1. One fast only was appointed by the Mosaic law, that on the day of atonement. There is no mention of any other periodical fast in the Old Testament except in Zech. 7:1-7; 8:19. From these passages it appears that the Jews, during their captivity, observed four annual fasts—in the fourth, fifth, seventh, and tenth months.
2. Public fasts were occasionally proclaimed to express national humiliation and to supplicate divine favor. In the case of public danger the proclamation appears to have been accompanied with the blowing of trumpets. Joel 2:1-15. (See 1 Sam. 7:6; 2 Chron. 20:3; Jer. 36:6-10.) Three days after the feast of tabernacles, when the second temple was completed, “the children of Israel assembled with fasting, and with sackclothes and earth upon them,” to hear the law read and to confess their sins. Neh. 9:1.
3. Private occasional fasts are recognized in one passage of the law—Num. 30:13. The instances given of individuals fasting under the influence of grief, vexation or anxiety are numerous.
4. In the New Testament the only references to the Jewish fasts are the mention of “the fast” in Acts 27:9 (generally understood to denote the day of atonement) and the allusions to the weekly fasts. Matt. 9:14; Mark 2:18; Luke 5:33; 18:12; Acts 10:30. These fasts originated some time after the captivity.

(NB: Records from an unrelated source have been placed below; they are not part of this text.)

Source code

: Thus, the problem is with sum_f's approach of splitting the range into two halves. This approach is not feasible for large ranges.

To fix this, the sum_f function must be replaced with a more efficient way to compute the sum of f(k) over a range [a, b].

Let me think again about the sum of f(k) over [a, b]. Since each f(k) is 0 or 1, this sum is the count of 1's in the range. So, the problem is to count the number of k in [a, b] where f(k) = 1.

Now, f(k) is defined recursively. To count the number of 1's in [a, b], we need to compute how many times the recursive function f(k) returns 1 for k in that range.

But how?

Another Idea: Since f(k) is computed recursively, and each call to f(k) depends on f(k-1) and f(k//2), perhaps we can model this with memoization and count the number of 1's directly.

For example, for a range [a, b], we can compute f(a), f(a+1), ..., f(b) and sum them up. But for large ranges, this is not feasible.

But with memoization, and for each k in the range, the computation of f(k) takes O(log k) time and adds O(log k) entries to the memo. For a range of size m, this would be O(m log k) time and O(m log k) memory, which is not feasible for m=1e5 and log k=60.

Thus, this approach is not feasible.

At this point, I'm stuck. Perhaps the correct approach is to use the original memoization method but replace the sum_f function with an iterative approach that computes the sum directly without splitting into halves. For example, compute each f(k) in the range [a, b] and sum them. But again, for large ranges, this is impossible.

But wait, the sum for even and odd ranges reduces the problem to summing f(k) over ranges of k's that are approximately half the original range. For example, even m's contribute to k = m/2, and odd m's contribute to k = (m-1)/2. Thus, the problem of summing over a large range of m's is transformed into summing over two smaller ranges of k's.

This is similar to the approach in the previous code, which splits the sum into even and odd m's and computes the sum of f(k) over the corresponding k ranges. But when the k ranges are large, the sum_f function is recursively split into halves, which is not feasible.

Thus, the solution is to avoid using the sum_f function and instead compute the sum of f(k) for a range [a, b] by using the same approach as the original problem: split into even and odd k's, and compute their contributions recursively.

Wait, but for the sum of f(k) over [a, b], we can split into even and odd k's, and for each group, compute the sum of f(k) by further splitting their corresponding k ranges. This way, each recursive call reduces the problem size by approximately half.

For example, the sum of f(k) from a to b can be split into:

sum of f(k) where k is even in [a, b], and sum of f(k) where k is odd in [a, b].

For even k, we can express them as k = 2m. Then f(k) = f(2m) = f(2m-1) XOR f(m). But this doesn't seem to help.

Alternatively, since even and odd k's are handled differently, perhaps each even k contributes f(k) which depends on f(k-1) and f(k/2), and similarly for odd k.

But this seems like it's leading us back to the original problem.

5. The Jewish fasts were observed with various degrees of strictness. Sometimes there was entire abstinence from food. Esther 4:16, etc. On other occasions there appears to have been only a restriction to a very plain diet. Dan. 10:3. Those who fasted frequently dressed in sackcloth or rent their clothes, put ashes on their head and went barefoot. 1 Kings 21:27; Neh. 9:1; Ps. 35:13.
6. The sacrifice of the personal will, which gives to fasting all its value, is expressed in the old term used in the law, afflicting the soul.